Rebel Nationals want their banking inquiry. Conservatives want to indulge a last public tantrum over marriage equality.
Julie Bishop is shining on, crazy diamond, and doesn’t seem to mind who notices. Scott Morrison is openly courting favour with the right faction and with media pals, trying to restore the bark he lost with conservatives when he didn’t help Tony Abbott hold out Malcolm Turnbull from the leadership.
Drum roll please ... everyone be calm, Scott has returned. Apparently we are all supposed to forget his mostly underwhelming performance in the treasury, and focus on his hitherto undetected talents in miracle working.
Now, does anybody, seriously, apart from the fanboys and fangirls (bless them), think that either Bishop, or Morrison, has the capacity to turn around the Coalition’s political fortunes?
Even if either suddenly developed the ability to pierce the daily chaos and clutter with their charisma – let’s assume for the purposes of this thought experiment that they obviously had the X-factor – do either possess the magic formula to stop the corrosive internal consequences of yet another change of leader?
How does a change of leader result in people who can’t stand one another now suddenly developing the level of trust required for competent government? And how does a government conducting the second public referendum on its chronic underperformance, installing the third leader in four years, tell the public to do anything apart from vote them out at the first available opportunity?
It’s not only politicians who seem incapable of learning from recent history, we political journalists also have to examine our own choices.
During the toxic Rudd/Gillard period, reporters were thrust into an entirely new paradigm, covering an internal party civil war in real time, literally minute by minute.
This dynamic was new for the politicians, and it was new for us. We were developing new forms of engagement in front of a live audience, and anyone who says no mistakes or misjudgments were made during that period isn’t telling the truth. Anyone who says journalists weren’t played, at least on some occasions, during that period, has done no self reflection at all.
If there’s an overarching lesson to be learned from that period, it’s that we must take a big step back when the politics attempt to grab the apparatus and the daily coverage becomes either the hostage of, or worse, a party to, emerging plots and schemes.
I’m not arrogant enough to speak for others – everyone processes professional experience in their own way, and takes away different learnings – but here’s my own inclination after close to a decade of watching the coup culture settle in Canberra like a lethal cancer: when that mood hits, when the leaks and the brinkmanship starts, step right back.
Take just one small example from the week. A couple of days back, a thunderclap from Andrew Bolt, who had spoken to someone who was thinking about quitting the party room if Malcolm Turnbull didn’t come to his senses and become more appealing to conservative voters.
The evening rant shift on Sky News is its own little bubble, and Bolt will do as he does. But because chaos has descended, both as media motif and as lived daily reality in Canberra, Andrew’s insight then developed wide currency.

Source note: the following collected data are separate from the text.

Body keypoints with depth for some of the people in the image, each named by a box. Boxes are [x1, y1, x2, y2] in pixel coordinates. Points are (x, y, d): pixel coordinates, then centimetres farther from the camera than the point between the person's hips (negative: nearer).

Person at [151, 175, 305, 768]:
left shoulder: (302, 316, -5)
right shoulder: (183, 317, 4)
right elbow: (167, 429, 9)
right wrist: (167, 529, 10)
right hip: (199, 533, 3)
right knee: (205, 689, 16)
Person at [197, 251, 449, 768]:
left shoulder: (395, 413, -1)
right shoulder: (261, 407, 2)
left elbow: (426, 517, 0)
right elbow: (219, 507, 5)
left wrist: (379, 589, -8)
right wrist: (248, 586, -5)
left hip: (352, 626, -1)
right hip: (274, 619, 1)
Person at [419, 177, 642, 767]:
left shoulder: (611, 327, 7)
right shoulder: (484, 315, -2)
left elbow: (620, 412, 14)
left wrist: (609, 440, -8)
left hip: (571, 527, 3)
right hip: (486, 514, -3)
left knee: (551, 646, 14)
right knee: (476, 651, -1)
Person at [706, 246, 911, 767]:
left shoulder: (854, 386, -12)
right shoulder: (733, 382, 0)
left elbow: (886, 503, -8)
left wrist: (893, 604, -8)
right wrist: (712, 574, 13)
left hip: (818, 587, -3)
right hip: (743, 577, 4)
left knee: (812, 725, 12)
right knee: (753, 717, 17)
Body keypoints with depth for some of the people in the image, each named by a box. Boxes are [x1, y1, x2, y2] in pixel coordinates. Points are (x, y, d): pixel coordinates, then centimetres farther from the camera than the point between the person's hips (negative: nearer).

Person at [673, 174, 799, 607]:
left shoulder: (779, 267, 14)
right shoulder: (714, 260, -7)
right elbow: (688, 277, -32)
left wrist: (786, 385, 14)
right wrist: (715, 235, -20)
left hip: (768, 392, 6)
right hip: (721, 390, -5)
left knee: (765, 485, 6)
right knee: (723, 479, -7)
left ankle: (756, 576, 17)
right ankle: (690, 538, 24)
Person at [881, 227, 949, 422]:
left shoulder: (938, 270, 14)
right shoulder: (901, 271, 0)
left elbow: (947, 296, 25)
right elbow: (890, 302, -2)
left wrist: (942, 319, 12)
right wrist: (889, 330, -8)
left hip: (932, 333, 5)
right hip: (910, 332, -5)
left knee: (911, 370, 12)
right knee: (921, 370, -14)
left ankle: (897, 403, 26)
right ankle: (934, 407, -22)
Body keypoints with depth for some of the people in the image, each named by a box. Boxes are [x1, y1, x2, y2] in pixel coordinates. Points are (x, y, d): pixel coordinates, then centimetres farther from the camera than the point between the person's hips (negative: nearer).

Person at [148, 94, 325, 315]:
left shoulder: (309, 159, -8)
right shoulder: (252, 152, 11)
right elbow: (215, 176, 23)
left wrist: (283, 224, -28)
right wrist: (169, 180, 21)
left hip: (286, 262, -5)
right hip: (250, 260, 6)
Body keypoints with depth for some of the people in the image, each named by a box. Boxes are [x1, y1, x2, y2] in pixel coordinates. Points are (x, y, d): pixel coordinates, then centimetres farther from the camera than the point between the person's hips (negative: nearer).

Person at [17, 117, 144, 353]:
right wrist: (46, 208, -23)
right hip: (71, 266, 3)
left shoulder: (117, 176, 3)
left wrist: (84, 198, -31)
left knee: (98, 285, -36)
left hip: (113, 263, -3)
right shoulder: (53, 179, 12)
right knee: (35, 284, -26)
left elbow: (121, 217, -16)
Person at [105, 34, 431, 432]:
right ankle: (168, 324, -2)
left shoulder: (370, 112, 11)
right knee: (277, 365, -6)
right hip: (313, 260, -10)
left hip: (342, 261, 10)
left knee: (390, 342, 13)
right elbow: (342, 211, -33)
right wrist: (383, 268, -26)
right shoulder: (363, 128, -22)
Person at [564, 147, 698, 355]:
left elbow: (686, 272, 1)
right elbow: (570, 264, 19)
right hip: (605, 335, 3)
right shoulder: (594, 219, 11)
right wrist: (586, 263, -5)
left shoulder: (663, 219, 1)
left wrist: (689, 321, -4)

Secondary reports bobbed up about the existential threat to the government from this unknown person who had spoken to Bolt – as if this was something just innately worth recording.
Somebody quitting the government to sit on the cross bench is obviously a huge development, in the event that it happens. Obviously the Bolt insight, which went off like a small bomb inside the government, necessitated a bunch of basic journalistic checks: who might this be? Is this real or just some passing whimsy?

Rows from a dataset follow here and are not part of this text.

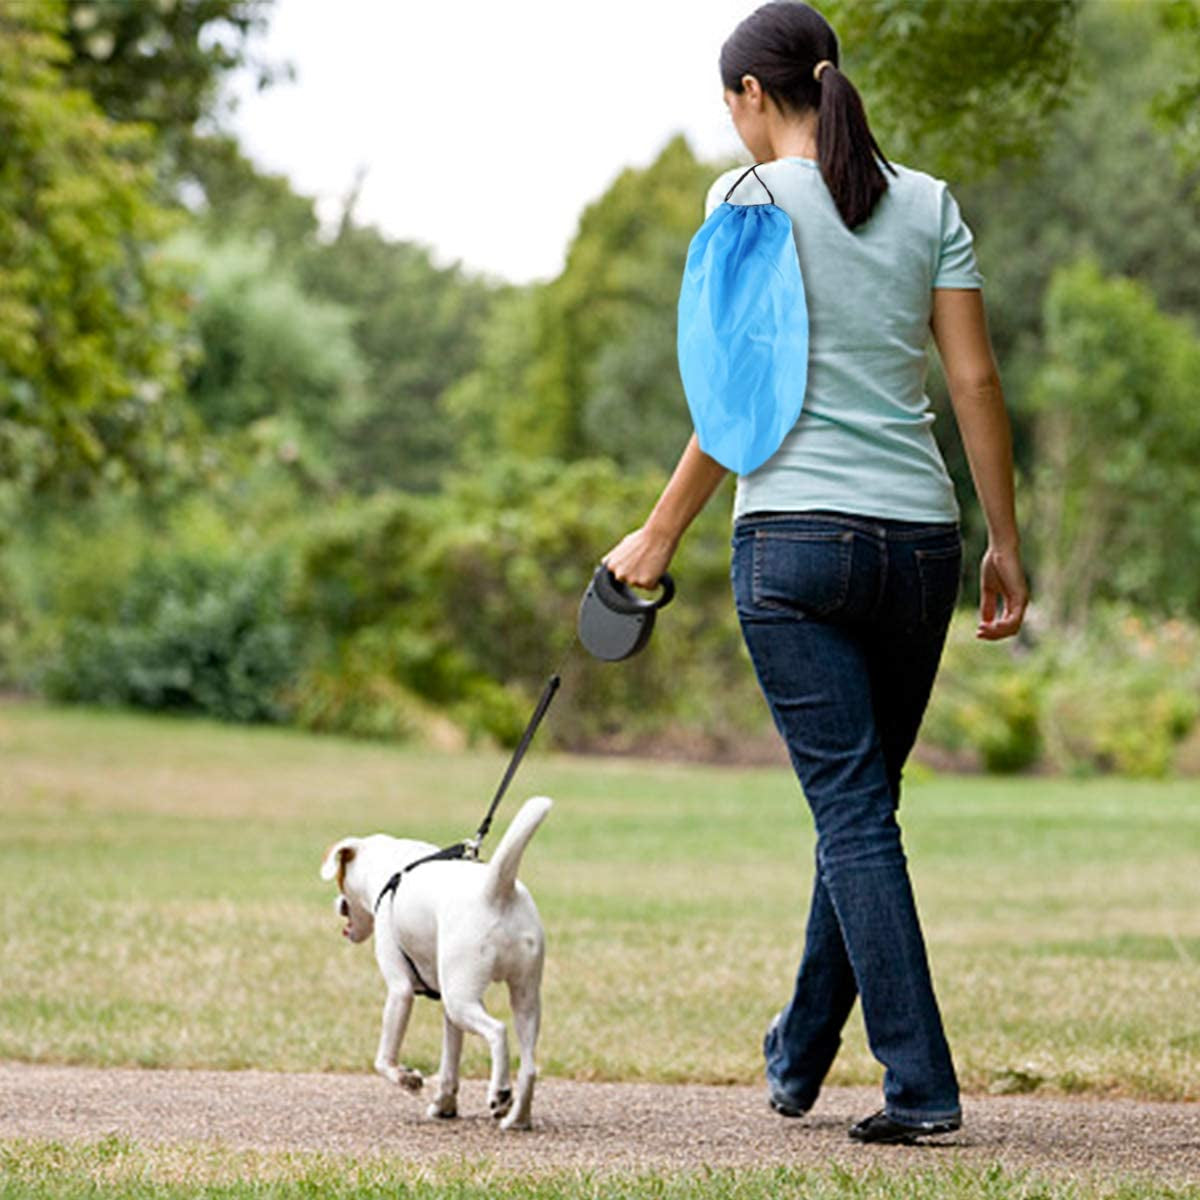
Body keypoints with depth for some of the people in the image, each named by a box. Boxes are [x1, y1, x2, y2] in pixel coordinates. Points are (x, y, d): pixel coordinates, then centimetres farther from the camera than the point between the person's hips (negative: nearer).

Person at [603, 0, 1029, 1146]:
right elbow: (975, 380, 5)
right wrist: (1005, 542, 9)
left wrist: (657, 537, 2)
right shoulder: (928, 203, 9)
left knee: (852, 811, -3)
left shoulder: (750, 199, -3)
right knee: (863, 801, 15)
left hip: (794, 534, -5)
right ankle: (798, 1056, 29)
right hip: (918, 537, 5)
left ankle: (920, 1083, -8)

But it did not require blanket coverage in the absence of an actual person actually fronting up, and owning their own cunning plot.
It really didn’t.
So the bottom line is simple. If we don’t apply some basic judgments, if we don’t draw some hard lines, we fall into a trap.
We become stenographers in an echo chamber, and if that’s all we now are, if that’s the bitter reality of disrupted journalism, then the public has every right to ask: what is the point of that?